Supplied material:
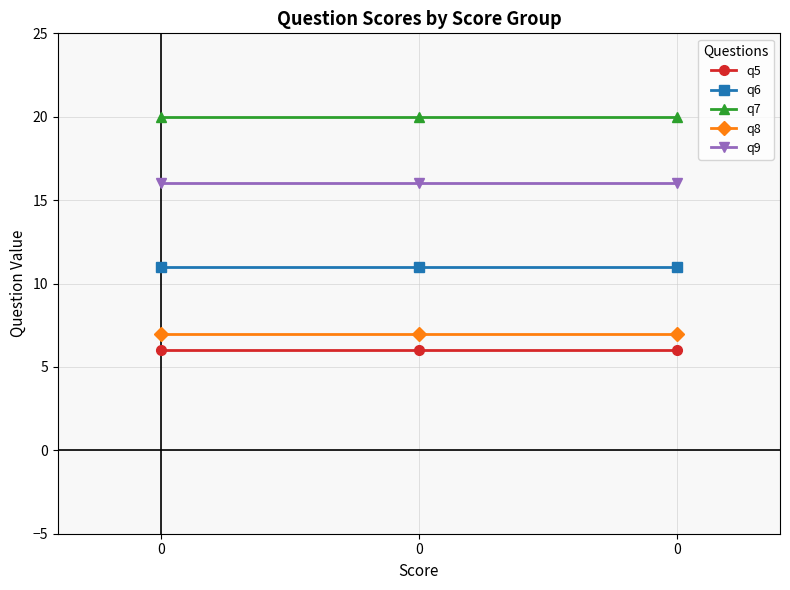

At how many categories does at least one series exceed 19?

3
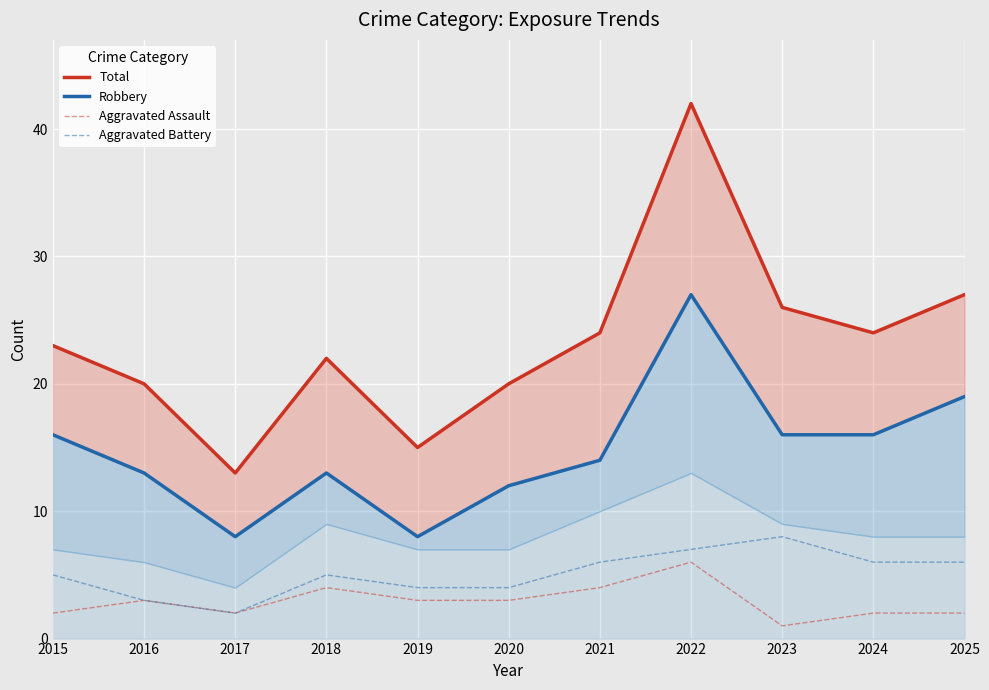

Which has a higher value, 2023 or 2022?

2022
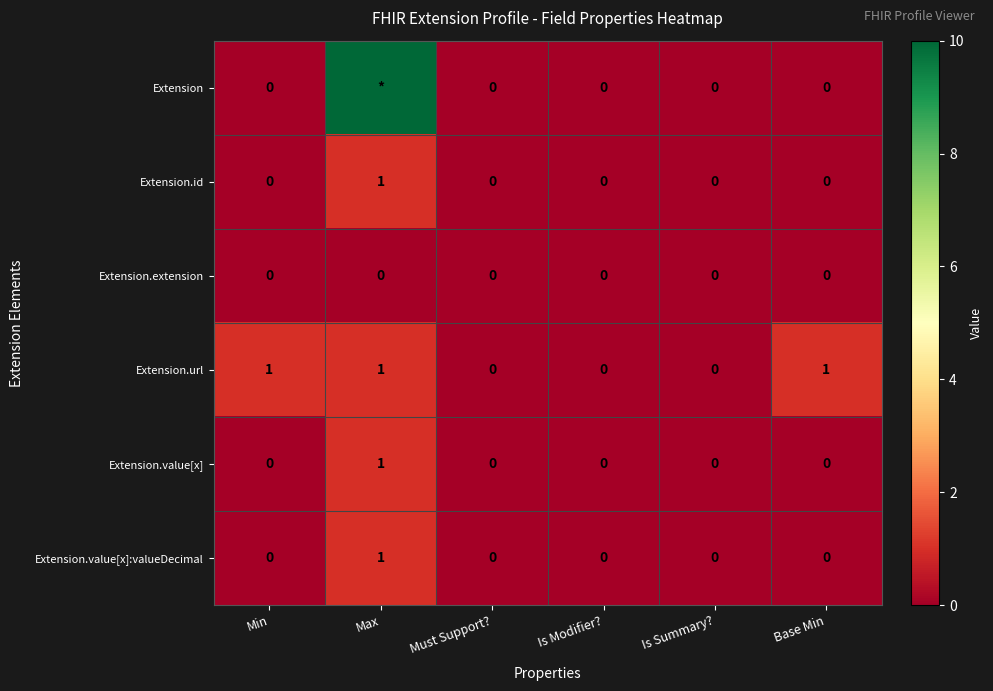

Between Is Modifier? and Base Min, which series saw the biggest shift?

Extension.url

To do: Copy the lines above word for word, leaving out the pictures.

Response to this task:
At how many categories does at least one series exceed 19?

3

Which has a higher value, 2023 or 2022?

2022

Between Is Modifier? and Base Min, which series saw the biggest shift?

Extension.url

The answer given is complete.